--- Kutipan Teks ---
-------------------------
لا جُناحَ عَلَيْكُمْ إِنْ طَلَّقْتُمُ النِّساءَ مَا لَمْ تَمَسُّوهُنَّ أَوْ تَفْرِضُوا لَهُنَّ فَرِيضَةً وَمَتِّعُوهُنَّ عَلَى الْمُوسِعِ قَدَرُهُ وَعَلَى الْمُقْتِرِ قَدَرُهُ مَتاعاً بِالْمَعْرُوفِ حَقًّا عَلَى الْمُحْسِنِينَ

 

Artinya, "Tidak ada kewajiban membayar (mahar) bagi kamu, jika kamu menceraikan istri-istri kamu sebelum kamu bercampur dengan mereka dan sebelum kamu menentukan maharnya. Dan hendaklah kamu berikan suatu mut'ah (pemberian) kepada mereka. Orang yang mampu menurut kemampuannya dan orang yang miskin menurut kemampuannya (pula), yaitu pemberian menurut yang patut. Yang demikian itu merupakan ketentuan bagi orang-orang yang berbuat kebajikan," (Surat Al-Baqarah ayat 236).

 

Selain itu, pemberian mahar juga sebagai bentuk menceraikan yang baik sebagaimana yang dimaksud dalam ayat, Talak (yang dapat dirujuki) dua kali. Setelah itu boleh rujuk lagi dengan cara yang ma'ruf atau menceraikan dengan cara yang baik, (QS. al-Baqarah [2]: 229).
-------------------------
--- Materi yang Diberikan ---
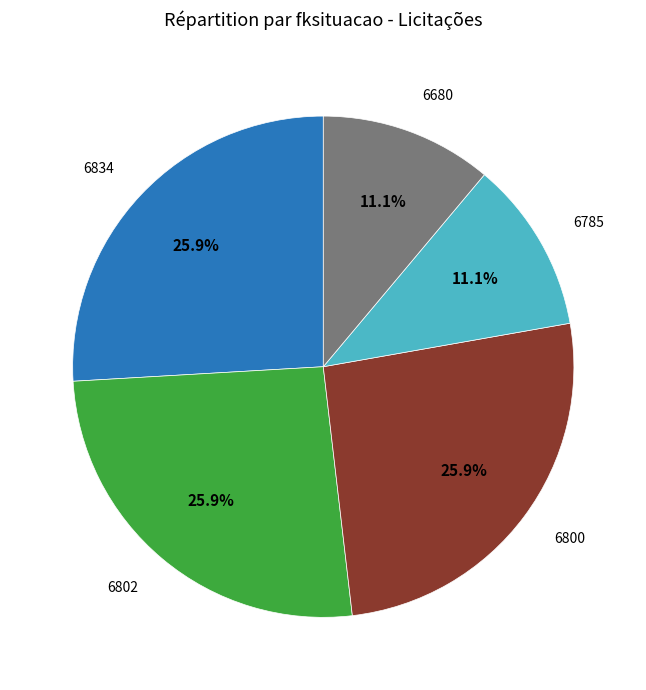

Is there a majority slice in this chart?

No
-------------------------
--- Tugas Anda ---
Jawablah pertanyaan berikut berdasarkan kutipan tentang mahar dan perceraian.
1. Menurut terjemahan Surat Al-Baqarah ayat 236, bagi siapa pemberian mut'ah merupakan ketentuan?
2. Menurut ayat QS. al-Baqarah [2]: 229 yang dikutip, berapa kali talak yang dapat dirujuki?
3. Menurut ukuran apa orang yang mampu dan orang yang miskin memberikan mut'ah?
Materi tersebut tidak berhubungan dengan kutipan.

--- Hasil Tugas ---
1. Bagi orang-orang yang berbuat kebajikan.
2. Dua kali.
3. Masing-masing menurut kemampuannya.